A toddler girl in a pink bathing suit sitting on a periwinkle lounge chair outside and smiling
Courtesy of Crystal Henry

I Tried Weaning With Band-Aids, & It Worked Like A Charm

by Crystal Henry

I'd only intended to nurse my kids until they were a year old. I'd assumed that on their first birthday they'd seamlessly graduate to a sippy cup, and then I'd part ways with breastfeeding. But then a year came and went, and they were still nursing. They were largely attached to the boob for emotional reasons: when they fell down and skinned their knees, nursing made them feel better, and it was the nightcap they needed to help them doze off to sleep at night. So I kept breastfeeding long after a year was over — not because I had anything to prove, but because it made my life a little easier.

Just before my oldest daughter turned 2, however, I caved under the social pressure to quit. As much pressure as there is on moms to breastfeed, there's an equal amount of judgement when we breastfeed past a year. After that, people assume you're just “doing it for attention” or that you're doing it to feel better about yourself as a mother.

When it was time to wean my oldest, the weaning method that worked for us was a quick spritz of apple cider vinegar on the nips before she nursed. But when it came to my second, nothing worked — until I discovered weaning with Band-Aids.

Courtesy of Crystal Henry

I decided to wean my younger daughter about six months after she turned 2. One weekend, I knew I was going to be going out of town, and I wanted to make sure she had other soothing methods in place before I left. She only had a few nursing sessions at that point anyway, so I thought that weaning her would be easy.

I had the apple cider vinegar bottle ready by the nightstand, but I should’ve known by the way that baby loved lemon wedges that pickled nipples wouldn’t be a problem for her.

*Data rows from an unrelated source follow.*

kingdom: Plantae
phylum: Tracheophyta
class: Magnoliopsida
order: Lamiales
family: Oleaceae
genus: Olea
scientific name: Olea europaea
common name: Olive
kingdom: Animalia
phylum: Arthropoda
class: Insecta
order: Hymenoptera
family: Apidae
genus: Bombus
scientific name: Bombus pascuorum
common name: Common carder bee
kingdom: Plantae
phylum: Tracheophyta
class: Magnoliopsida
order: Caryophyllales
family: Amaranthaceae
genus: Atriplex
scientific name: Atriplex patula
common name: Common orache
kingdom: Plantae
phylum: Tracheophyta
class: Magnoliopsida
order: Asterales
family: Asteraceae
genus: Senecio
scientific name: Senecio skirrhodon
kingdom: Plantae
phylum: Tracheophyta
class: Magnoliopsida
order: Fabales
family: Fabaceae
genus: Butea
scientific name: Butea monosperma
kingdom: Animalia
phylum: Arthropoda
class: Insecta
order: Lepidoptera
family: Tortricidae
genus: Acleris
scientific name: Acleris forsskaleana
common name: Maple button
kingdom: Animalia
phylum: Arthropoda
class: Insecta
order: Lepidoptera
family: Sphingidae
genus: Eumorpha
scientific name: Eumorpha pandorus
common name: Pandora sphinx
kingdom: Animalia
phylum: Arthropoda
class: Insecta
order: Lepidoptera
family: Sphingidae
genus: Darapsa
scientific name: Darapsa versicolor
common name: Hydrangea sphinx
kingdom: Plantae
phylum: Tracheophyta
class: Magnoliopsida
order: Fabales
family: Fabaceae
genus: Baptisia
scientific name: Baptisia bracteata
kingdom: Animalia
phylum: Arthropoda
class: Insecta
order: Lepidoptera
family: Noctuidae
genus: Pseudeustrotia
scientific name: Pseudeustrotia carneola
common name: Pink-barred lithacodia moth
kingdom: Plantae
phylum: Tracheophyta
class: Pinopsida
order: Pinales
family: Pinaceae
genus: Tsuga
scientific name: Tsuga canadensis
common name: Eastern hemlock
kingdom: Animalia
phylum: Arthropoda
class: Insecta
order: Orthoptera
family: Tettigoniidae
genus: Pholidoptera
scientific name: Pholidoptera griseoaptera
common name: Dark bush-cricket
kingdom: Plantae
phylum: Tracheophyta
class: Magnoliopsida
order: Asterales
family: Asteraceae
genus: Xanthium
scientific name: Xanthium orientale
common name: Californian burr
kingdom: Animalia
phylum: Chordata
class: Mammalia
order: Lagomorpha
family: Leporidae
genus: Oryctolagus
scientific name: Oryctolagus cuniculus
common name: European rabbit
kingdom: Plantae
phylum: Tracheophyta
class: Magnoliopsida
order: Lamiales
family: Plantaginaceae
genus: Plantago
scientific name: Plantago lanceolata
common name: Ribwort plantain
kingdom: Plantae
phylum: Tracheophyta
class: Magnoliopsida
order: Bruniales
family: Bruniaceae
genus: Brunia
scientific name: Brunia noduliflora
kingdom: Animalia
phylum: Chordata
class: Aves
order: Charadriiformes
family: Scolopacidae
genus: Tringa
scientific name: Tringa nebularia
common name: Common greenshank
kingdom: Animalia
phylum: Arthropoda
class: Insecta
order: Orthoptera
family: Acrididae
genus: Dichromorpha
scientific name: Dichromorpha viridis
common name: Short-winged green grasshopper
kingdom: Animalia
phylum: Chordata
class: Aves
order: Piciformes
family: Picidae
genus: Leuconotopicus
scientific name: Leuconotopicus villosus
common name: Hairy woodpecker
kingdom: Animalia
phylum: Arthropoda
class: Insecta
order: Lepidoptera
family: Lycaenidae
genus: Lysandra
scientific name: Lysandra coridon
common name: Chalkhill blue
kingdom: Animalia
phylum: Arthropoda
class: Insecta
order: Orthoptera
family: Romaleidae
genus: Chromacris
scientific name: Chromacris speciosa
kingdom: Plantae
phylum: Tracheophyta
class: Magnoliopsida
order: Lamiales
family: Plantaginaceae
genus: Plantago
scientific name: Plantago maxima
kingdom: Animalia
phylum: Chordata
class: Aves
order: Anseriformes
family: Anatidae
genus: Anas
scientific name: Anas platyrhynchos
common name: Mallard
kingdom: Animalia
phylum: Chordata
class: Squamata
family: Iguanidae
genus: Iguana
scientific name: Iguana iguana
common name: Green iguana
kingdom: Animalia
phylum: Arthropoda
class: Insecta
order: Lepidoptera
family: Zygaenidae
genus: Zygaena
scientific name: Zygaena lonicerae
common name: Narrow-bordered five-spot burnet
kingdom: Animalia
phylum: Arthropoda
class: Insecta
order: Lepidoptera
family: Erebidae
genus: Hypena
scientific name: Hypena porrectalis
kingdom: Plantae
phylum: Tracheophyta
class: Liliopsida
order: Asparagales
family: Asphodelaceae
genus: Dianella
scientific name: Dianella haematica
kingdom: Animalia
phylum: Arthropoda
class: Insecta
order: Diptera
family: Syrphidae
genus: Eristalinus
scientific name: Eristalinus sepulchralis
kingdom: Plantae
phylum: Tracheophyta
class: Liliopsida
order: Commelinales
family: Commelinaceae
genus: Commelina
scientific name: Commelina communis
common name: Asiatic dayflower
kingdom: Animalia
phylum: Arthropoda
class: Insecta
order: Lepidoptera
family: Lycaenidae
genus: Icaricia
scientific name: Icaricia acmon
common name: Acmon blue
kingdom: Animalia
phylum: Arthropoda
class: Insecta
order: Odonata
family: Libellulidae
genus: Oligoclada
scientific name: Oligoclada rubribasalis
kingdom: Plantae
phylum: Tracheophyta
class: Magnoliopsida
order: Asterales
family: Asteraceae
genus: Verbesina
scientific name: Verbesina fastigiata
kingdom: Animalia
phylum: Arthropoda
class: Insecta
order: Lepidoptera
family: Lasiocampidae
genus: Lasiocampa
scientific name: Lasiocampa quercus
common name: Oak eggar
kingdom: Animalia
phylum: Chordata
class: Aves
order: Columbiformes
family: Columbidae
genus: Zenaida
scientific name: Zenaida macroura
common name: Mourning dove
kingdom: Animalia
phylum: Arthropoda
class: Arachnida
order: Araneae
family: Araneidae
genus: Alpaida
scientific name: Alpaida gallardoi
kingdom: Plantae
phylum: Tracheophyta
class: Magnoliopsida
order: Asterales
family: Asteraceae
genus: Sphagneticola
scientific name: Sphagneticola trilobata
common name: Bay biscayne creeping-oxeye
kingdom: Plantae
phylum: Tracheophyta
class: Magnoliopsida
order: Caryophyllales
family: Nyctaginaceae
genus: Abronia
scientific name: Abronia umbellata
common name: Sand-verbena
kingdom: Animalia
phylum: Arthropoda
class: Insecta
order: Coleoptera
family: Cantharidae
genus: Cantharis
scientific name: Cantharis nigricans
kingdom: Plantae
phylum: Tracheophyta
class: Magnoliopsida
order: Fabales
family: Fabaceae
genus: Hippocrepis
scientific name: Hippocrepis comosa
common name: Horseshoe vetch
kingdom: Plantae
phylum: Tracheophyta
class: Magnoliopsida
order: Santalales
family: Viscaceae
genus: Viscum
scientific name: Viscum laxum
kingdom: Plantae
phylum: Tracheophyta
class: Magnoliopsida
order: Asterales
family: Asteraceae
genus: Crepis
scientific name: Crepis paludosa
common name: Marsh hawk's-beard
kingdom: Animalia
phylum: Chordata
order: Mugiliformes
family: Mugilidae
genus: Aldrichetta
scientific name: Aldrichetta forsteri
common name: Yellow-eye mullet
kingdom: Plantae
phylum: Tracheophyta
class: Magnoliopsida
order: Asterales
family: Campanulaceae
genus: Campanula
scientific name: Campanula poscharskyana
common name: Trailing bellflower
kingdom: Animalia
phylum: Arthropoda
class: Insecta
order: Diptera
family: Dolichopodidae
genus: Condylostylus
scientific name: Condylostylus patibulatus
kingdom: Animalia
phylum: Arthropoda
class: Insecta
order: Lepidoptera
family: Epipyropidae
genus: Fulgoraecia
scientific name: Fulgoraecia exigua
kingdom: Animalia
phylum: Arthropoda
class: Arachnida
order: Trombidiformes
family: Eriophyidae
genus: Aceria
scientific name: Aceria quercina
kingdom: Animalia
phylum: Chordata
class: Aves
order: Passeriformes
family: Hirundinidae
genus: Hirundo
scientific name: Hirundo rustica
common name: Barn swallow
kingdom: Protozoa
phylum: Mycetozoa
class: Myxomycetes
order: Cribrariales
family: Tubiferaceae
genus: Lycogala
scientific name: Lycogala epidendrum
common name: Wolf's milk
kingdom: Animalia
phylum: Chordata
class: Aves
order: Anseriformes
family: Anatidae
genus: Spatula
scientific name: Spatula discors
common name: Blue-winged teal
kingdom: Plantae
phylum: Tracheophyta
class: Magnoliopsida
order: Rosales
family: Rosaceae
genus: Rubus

Day after day, she powered through the vinegar and kept nursing. Eventually, I resigned myself to the idea that she’d just be one of those kindergarten breastfeeders, and there were certainly worse things than that.

Then I remembered how much she hated Band-Aids. I think it had to do with her getting vaccines at the doctor's office: every time she got a shot, the nurse would immediately cover it with a Band-Aid, and I think her brain associated the Band-Aids with pain.

Courtesy of Crystal Henry

One night, I was trying to get in the shower, and she toddled into the bathroom. The sight of my naked boobs was like popping the top off an ice-cold beer. Since the bar was already open, she wanted to knock one back. I, on the other hand, just wanted to shower in peace for a few minutes without anyone pawing at me.

"Mama’s boobies are a little owie," I sadly told her.

So I told my daughter that my boobies had bobos. She’s a compassionate child, so just the thought of someone being injured concerned her — especially since it was her milk jugs that might be damaged. I told her I needed to rest in the shower for a minute so they would feel better. But I could see the compassion on her face when she said, “Aww, I’m sorry, Mama. Your boobies have bobos?”

“Yeah, Mama’s boobies are a little owie," I sadly told her. To be fair, it wasn’t a lie. She’d been cutting some molars, and when she cut teeth she tended to clamp down a little hard on the nip. So I was pretty sore.

Courtesy of Crystal Henry

When I got out of the shower, I saw the box of Band-Aids sitting on my counter. I didn’t know if it would work, and I was a little worried about ripping a Band-Aid off my nipple. But I slapped one Band-Aid over each nipple and walked out to get dressed. She was laying on my bed playing with her stuffed puppy when she looked up and saw my bandaged boobs.

I didn’t say anything as I got dressed, but she came over to investigate. “Your boobies have bobos?," she asked again. I told her yes, but they’d be okay in a little while. I put my pajamas on and laid down in bed to snuggle up with her and read. She kept looking over at my chest, and at one point, she just put her little paw right on my boob and patted it, as if to say “Get well, soon friend.”

Over the next few days, she kept asking if my boobs were feeling better. Each time, I sadly told her they were a little better, but they still had Band-Aids. I was surprised at how much empathy a toddler could have for another person, because other than newborns and politicians, toddlers are the most self-absorbed people in the world. But she was so worried about my well-being that she put her nursing needs aside until I felt better.

It turned out to be her breastfeeding swan song.

After a week of no nursing, I stopped replacing the Band-Aids. She saw me get in the shower, and she asked if my boobies were better. I told her they were, and she seemed relieved — but not for herself. She genuinely seemed glad that I was going to be OK.

She asked to nurse one more time after the Band-Aids, and I let her. I’m glad I did because it turned out to be her breastfeeding swan song. I can vividly remember lying in her bed and letting her nurse, knowing it would be the last time. As my kids get older, I've started to become very conscious of the "last time." I know there will be plenty of “last times” for things as my kids get older, and I'm glad my youngest child gave me one last time to remember. I'm happy that the Band-Aids gave me a chance to gracefully ease out of my breastfeeding journey.